• _Texto de lectura_
Source :  Reyes Mate


1. Hay una manera tópica de hablar de mundialización bien representada por el petrolero “Prestige” que acaba de hundirse delante de las costas hispano-portuguesas, despues de haber provocado una catástrofe ecológica. Es un barco, en efecto, que pertenece a un armero liberiano, que navega con bandera de las Islas Bahamas, fletado por un ruso (Michael Friedman, gran amigo y sostén de Vladimiro Putin) con sede social en Suiza (antes en Gibraltar), que tiene un nombre francés (o inglés), con capitán griego y rumbo desconocido (para la opinión pública pero no para las compañías de seguros), que transporta fuel lituano, que deja sin empleo a cantidad de mariscadores gallegos, que provoca una catástrofe ecológica en las playas gallegas y...del que nadie es responsable. Esta imagen refleja una manera de hablar de la mundialización que no por ser tópica es falsa. En el destino del “Prestige” están los principales elementos del fenómeno que nos interesa: pluralidad de elementos en el mismo proyecto; mestizaje de culturas, lenguas e intereses; volatilidad de las sedes, primado de lo económico y descontrol político.

Entiendo, sin embargo, que no estamos aquì para repetir lo ya sabido, sino para preguntarnos, de acuerdo con las palabras introductorias del moderador, Jacques Poulain, si la mundialización no ofrece condiciones inéditas para la realización y mejora de la vida humana.


2. Pienso que hay dos estrategias posibles para aborar esta cuestión. La primera, que sería marcadamente optimista, estaría animada por el convencimiento de que por fin podemos pensar la universalidad universalmente. El viejo sueño ilustrado de un mundo organizado desde la razón, es decir, animado por valores políticos, morales y legales universales, sería, por fín, posible, gracias a las posibilidades, desconocidas hasta ahora, que nos brinda la comunicación ilimitada entre culturas, modos de vida, tradiciones, racionalidades regionales, etc. No en vano muchos definen la mundialización como una segunda ilustración -Die Zweite Moderne, dice Ulrich Beck-capaz de realizar el sueño que la primera no pudo.

La segunda estrategia es más pesimista, es decir, está dominada por un pesimismo metodológico. No renuncia a alcanzar algún tipo de universalidad, pero, a diferencia de la primera, va a buscar en lo negativo de la mundialización las condiciones de posibilidad de la superacion de las falsas universalidades. Será la reflexión sobre los efectos negativos de la mundialización (la miseria y la injusticia que crea) donde aparezcan las claves de las malas universalidades, esas que nos llevan a confundir lo occidental con lo universal, y, al mismo tiempo, las claves de cómo superarlas.

• _Objetivo del ejercicio_
Copia sin cambios el pasaje del texto sobre la mundialización que empieza en “Entiendo, sin embargo, que” y termina en “la vida humana.”.

• _Entradas proporcionadas_
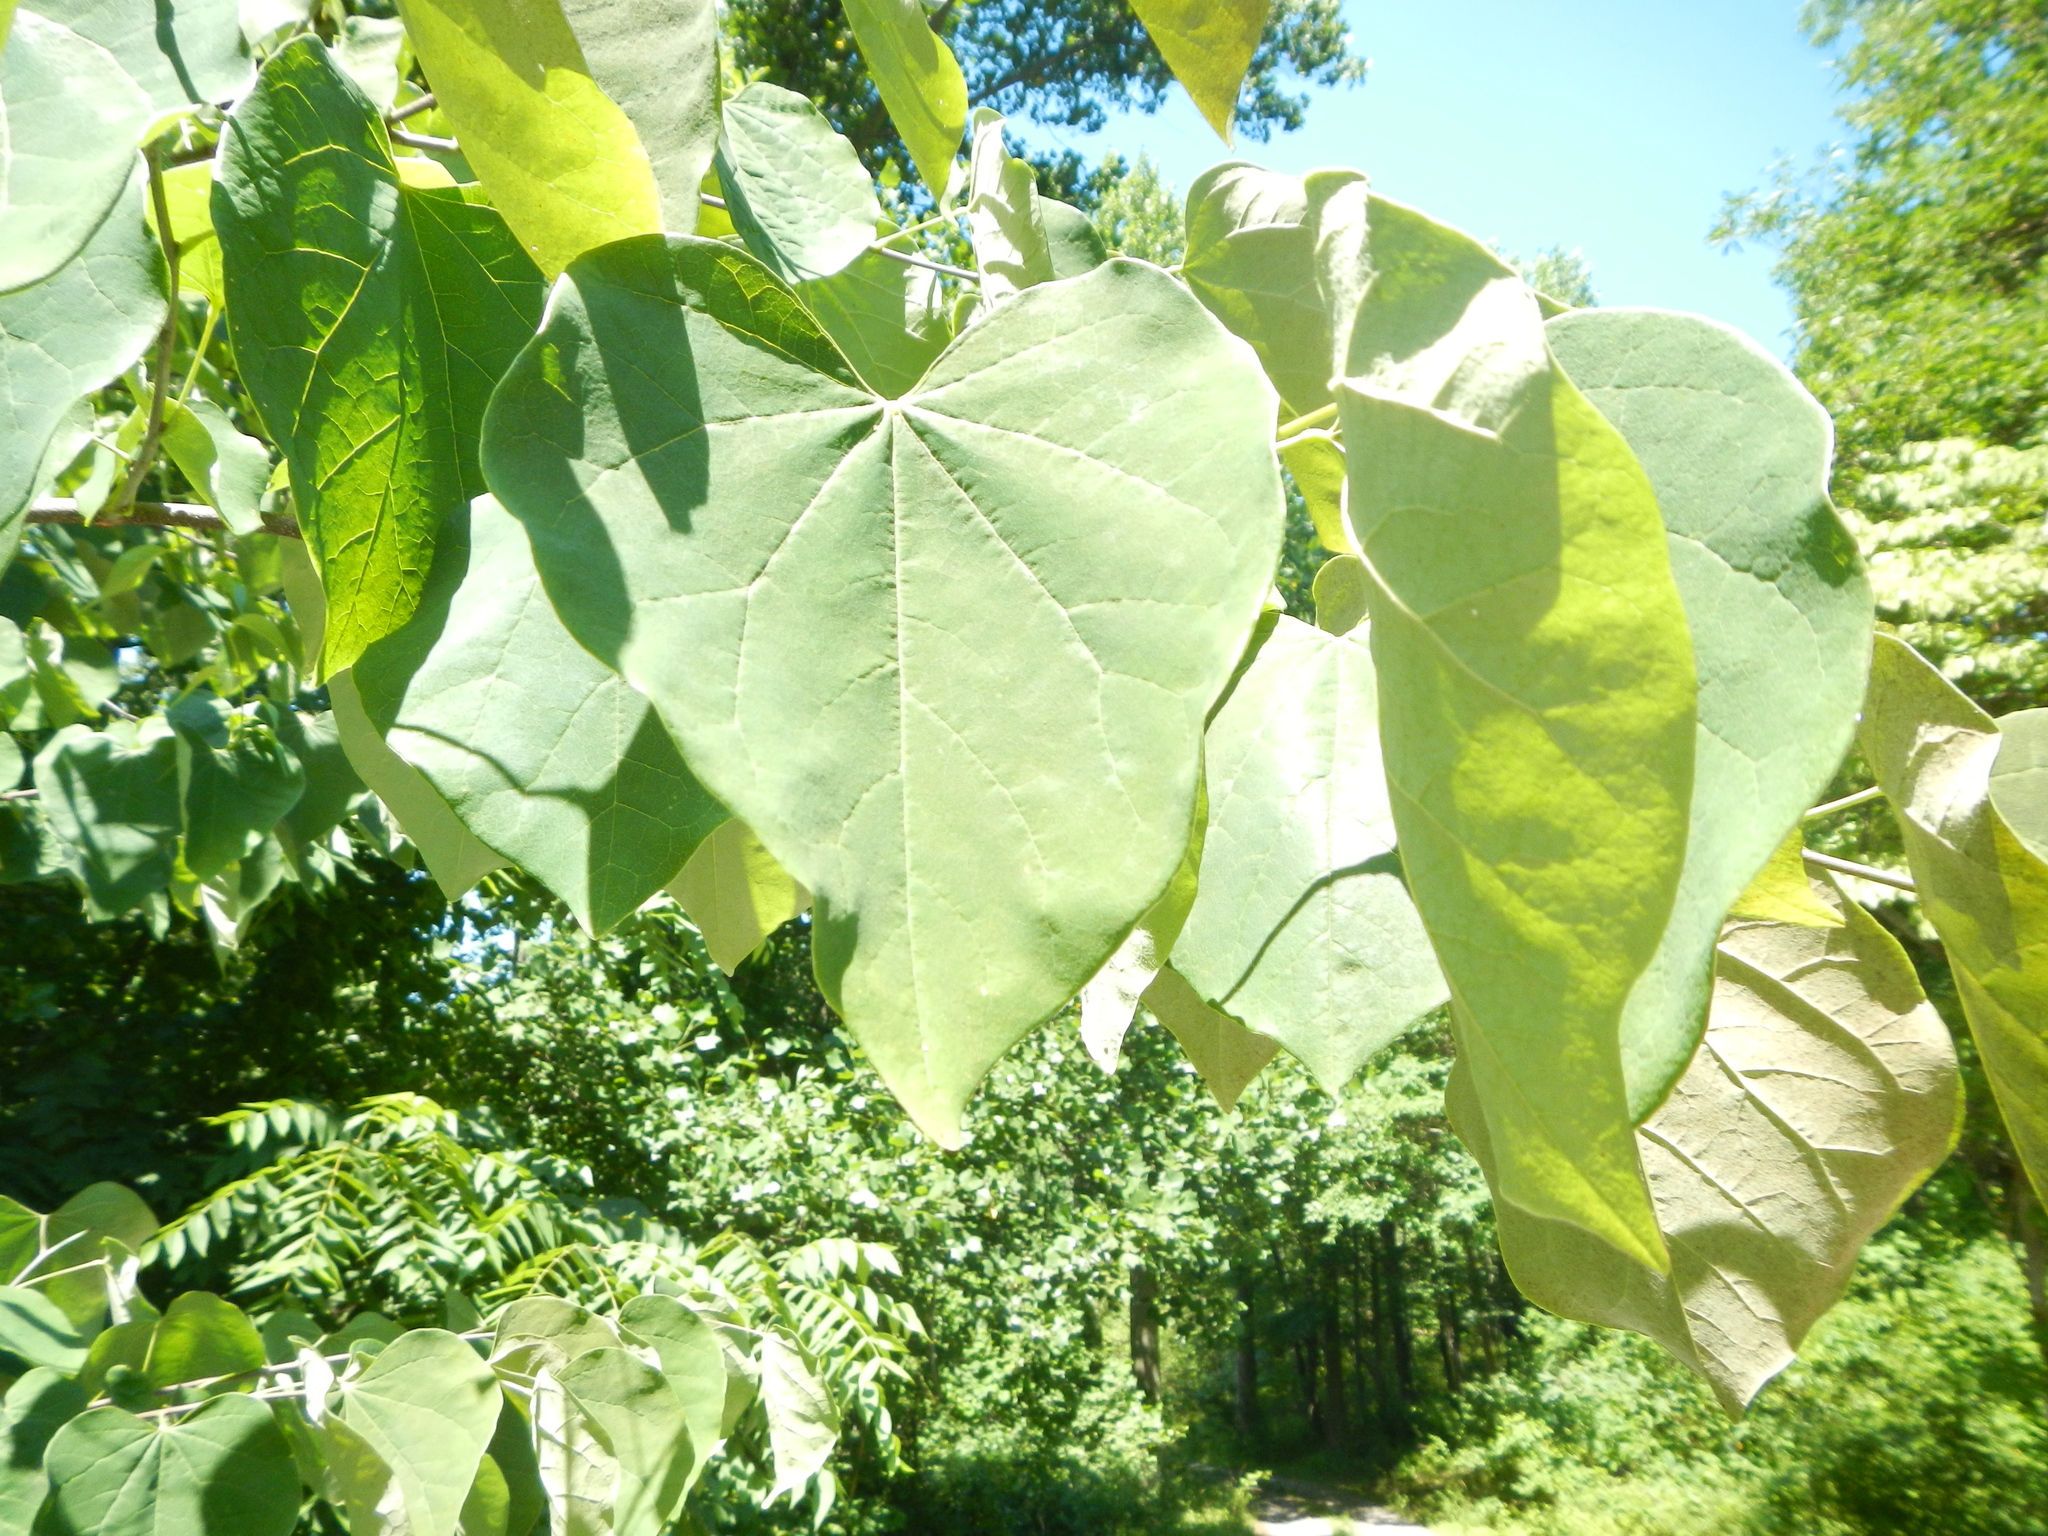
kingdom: Plantae
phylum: Tracheophyta
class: Magnoliopsida
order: Fabales
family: Fabaceae
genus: Cercis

• _Ejercicio resuelto_
Entiendo, sin embargo, que no estamos aquì para repetir lo ya sabido, sino para preguntarnos, de acuerdo con las palabras introductorias del moderador, Jacques Poulain, si la mundialización no ofrece condiciones inéditas para la realización y mejora de la vida humana.